Utau Kagamine: Hey! Me alegro de que el fic te guste :D A que Tobi es una dulzura? Yo también lo adoro! Bueno, a mi también me gustaba el SasuSaku, pero lo cierto es que Sasuke comenzó a desagradarme a niveles cósmicos, así que los dejé de shipear. Sin embargo, eso no hace que deje de amar las parejas crack, y el SasoSaku es, hasta ahora, mi pareja favorita :) Mmmm, me parece una idea interesante. Sin embargo, si bien lo barajaré en el caso de Sasuke, debo decir que en el de Gaara no será mas que preocupación fraternal. Gaara solo la ve como una hermana (Saku ha pasado mucho tiempo con él, escuchándolo, apoyándolo), aunque lo cierto es que el pelirrojo no quiere que nadie le haga daño, así que es posible que él y Sasori (el otro pelirrojo) choquen en algún momento.
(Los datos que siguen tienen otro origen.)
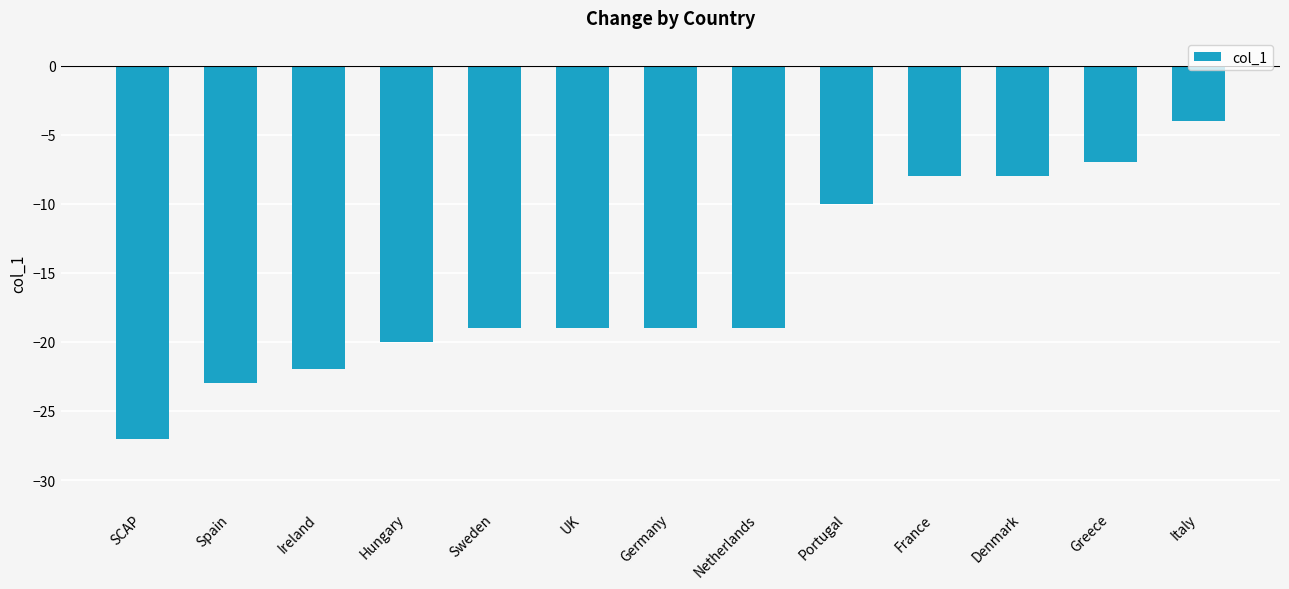

What is the sum of all values?

-205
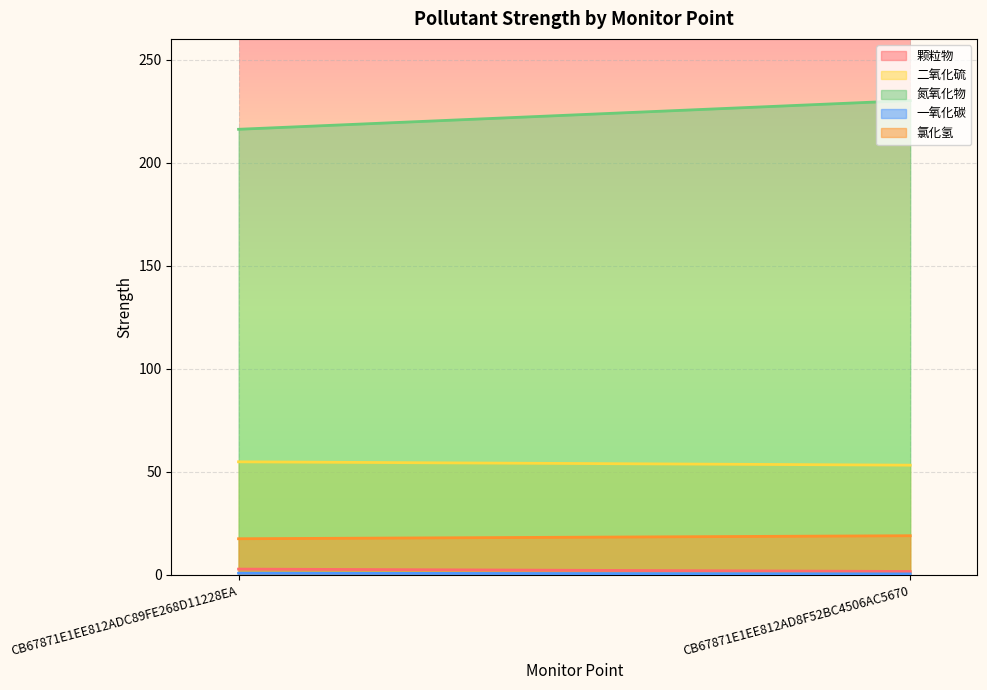

True or false: 二氧化硫 has a value of 32.9 at CB67871E1EE812ADC89FE268D11228EA.

False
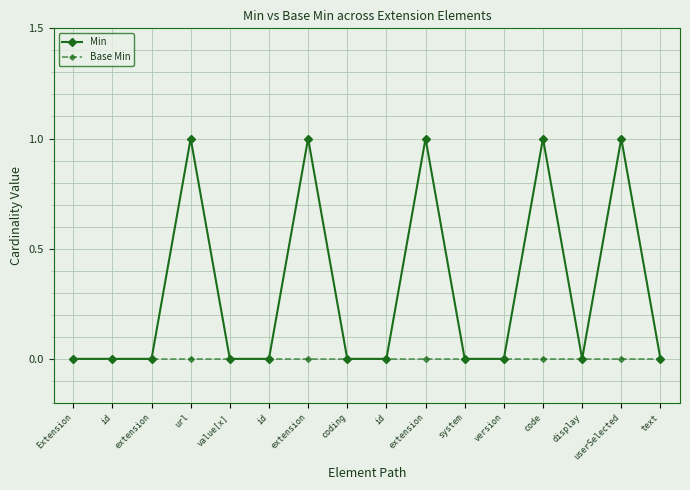

Is the value of Min at url greater than the value of Base Min at userSelected?

Yes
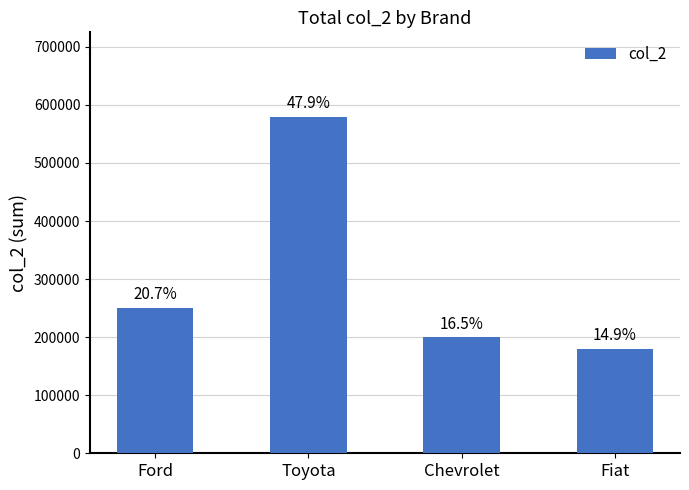

How many bars are there in total?

4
Dios, ya me estoy emocionando con eso. Mejor lo dejo un poco jajaja Me haces muy feliz diciendo que seguirás el fic. Para mi será un honor leer y responder a cada una de tus reviews (Más que nada si vienen con alguna ideíta xD). Te espero! Cuídate mucho!

Akasuna No Akira: Hola, preciosa! Creí que te habías perdido xD Querida, tu siempre has estado enamorada de Sasori, a mi no me engañas :D Y claro que lo estabas también del rubio (Aunque, a decir verdad, aún no le he dado ni la menor importancia en mi fic. Pero tranquila, la tendrá). Has estado muy ocupada? Me alegro de que te liberaras, entonces! Pues, Hidan, qué quieres que te diga? Ni en un Universo Alternativo Hidan sería respetuoso. Sería como querer a Sasuke de Miss Universo tirando rositas. No. NO. Ok, mi tampoco saber qué mas decir, así que nos despedimos xD Cuídate mucho!